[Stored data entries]
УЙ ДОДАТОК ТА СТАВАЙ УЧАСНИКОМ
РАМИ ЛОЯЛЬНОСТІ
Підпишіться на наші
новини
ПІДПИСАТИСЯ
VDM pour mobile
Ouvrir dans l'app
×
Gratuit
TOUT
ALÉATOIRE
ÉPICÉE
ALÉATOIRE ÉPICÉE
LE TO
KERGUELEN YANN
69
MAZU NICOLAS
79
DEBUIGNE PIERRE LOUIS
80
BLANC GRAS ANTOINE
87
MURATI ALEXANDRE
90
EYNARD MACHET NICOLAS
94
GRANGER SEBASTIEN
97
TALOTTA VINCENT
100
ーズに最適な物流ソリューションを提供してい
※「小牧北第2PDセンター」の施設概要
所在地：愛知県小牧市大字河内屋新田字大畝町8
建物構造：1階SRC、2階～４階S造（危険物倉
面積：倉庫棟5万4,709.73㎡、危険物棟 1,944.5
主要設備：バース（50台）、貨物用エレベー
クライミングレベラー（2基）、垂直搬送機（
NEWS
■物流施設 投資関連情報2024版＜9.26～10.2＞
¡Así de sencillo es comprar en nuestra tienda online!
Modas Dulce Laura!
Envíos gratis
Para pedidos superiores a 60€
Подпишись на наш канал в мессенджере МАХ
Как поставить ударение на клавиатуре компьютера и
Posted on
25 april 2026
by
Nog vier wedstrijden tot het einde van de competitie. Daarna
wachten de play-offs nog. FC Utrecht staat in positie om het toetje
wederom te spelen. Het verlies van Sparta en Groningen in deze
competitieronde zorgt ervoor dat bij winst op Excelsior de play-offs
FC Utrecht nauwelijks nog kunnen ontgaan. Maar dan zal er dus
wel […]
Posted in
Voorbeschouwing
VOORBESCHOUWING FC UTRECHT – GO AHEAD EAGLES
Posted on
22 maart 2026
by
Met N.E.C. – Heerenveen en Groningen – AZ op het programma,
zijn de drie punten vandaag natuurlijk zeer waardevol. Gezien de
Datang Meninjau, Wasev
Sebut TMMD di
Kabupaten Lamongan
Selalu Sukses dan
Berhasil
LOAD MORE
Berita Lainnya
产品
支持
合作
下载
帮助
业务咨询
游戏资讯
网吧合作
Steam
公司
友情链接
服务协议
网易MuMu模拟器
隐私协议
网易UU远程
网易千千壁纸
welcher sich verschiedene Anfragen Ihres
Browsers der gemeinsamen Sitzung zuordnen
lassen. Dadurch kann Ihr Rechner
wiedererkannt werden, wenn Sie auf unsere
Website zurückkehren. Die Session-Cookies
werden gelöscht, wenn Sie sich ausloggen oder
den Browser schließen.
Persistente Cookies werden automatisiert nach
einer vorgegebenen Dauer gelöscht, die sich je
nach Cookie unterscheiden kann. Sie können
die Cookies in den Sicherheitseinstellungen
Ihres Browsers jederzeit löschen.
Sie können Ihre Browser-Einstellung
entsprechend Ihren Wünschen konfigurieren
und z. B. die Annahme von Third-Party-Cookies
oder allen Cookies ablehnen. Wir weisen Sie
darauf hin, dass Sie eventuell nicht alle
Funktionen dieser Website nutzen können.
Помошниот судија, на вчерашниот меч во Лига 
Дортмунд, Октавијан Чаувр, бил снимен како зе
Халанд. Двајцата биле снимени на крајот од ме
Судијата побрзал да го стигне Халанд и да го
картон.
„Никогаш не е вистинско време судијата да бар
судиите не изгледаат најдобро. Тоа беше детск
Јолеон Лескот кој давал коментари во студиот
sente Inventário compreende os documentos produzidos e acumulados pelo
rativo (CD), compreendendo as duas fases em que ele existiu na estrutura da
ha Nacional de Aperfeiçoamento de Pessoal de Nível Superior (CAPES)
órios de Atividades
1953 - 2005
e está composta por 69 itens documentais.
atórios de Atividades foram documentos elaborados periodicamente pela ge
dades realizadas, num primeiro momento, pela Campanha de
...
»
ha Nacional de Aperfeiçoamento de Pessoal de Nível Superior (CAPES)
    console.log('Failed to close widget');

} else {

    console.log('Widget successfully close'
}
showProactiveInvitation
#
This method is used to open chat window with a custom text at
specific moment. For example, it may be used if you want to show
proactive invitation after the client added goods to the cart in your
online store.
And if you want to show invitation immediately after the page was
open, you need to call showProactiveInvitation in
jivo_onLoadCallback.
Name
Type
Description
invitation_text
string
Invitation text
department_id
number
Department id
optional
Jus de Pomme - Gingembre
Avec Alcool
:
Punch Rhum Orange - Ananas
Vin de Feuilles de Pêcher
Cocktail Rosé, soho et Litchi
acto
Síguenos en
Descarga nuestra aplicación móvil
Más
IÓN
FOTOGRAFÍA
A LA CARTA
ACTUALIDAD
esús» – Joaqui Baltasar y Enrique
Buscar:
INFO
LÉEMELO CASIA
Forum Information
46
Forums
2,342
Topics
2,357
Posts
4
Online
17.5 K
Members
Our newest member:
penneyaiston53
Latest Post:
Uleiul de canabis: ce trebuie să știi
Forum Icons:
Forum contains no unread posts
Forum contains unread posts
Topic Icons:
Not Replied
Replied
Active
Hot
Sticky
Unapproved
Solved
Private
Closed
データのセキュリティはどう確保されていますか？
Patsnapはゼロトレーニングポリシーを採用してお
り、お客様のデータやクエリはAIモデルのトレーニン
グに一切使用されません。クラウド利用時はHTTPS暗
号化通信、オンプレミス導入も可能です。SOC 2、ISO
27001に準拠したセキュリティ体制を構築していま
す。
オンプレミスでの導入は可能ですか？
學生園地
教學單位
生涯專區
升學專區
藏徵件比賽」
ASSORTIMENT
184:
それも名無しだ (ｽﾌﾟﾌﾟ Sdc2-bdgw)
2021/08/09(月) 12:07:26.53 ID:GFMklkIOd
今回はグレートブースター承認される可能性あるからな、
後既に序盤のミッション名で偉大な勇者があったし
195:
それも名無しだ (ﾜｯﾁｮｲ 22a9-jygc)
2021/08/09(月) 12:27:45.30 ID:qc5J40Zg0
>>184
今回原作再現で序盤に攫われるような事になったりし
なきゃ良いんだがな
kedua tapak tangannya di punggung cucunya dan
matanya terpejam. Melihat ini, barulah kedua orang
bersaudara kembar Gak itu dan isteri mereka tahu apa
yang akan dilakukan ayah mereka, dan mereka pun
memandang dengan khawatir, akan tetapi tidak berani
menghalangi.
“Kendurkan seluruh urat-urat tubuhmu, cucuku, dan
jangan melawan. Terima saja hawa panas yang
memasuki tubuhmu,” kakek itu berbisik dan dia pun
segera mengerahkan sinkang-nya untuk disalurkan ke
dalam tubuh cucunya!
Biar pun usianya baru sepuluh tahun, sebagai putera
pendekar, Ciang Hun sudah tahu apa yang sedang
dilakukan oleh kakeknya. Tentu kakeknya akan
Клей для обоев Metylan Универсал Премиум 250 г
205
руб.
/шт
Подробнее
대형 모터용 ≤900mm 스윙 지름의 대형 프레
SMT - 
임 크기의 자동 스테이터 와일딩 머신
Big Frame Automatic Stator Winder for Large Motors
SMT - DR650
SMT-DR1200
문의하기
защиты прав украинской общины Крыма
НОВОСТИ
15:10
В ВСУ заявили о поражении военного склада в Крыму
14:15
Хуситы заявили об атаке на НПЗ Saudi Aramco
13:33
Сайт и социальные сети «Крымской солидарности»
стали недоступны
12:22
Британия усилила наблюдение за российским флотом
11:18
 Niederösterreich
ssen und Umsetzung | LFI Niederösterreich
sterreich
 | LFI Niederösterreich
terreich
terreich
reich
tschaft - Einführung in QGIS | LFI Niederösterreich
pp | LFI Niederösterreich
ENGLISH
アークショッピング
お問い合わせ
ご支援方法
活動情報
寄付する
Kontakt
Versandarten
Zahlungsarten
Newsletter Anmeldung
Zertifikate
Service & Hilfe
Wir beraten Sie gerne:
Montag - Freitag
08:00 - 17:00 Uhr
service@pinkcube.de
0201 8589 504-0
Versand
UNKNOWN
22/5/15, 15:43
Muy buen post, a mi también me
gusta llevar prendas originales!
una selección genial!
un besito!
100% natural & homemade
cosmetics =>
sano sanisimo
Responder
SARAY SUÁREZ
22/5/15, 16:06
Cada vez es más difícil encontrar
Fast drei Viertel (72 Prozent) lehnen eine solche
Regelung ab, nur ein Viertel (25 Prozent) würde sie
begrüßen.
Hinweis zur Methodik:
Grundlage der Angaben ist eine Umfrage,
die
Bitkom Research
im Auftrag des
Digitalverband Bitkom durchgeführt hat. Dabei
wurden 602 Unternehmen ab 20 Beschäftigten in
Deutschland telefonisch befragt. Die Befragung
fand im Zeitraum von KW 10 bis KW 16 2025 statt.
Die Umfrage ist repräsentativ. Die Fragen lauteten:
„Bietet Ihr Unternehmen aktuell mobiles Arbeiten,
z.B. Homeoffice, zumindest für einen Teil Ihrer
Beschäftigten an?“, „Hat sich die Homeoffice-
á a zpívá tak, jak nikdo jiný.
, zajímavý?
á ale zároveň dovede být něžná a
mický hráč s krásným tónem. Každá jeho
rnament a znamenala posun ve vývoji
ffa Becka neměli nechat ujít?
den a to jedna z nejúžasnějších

• Description of the task:
Quote, with nothing altered, all lines from the start of the entries to the line that carries "EYNARD MACHET NICOLAS", inclusive.

• Answer section:
УЙ ДОДАТОК ТА СТАВАЙ УЧАСНИКОМ
РАМИ ЛОЯЛЬНОСТІ
Підпишіться на наші
новини
ПІДПИСАТИСЯ
VDM pour mobile
Ouvrir dans l'app
×
Gratuit
TOUT
ALÉATOIRE
ÉPICÉE
ALÉATOIRE ÉPICÉE
LE TO
KERGUELEN YANN
69
MAZU NICOLAS
79
DEBUIGNE PIERRE LOUIS
80
BLANC GRAS ANTOINE
87
MURATI ALEXANDRE
90
EYNARD MACHET NICOLAS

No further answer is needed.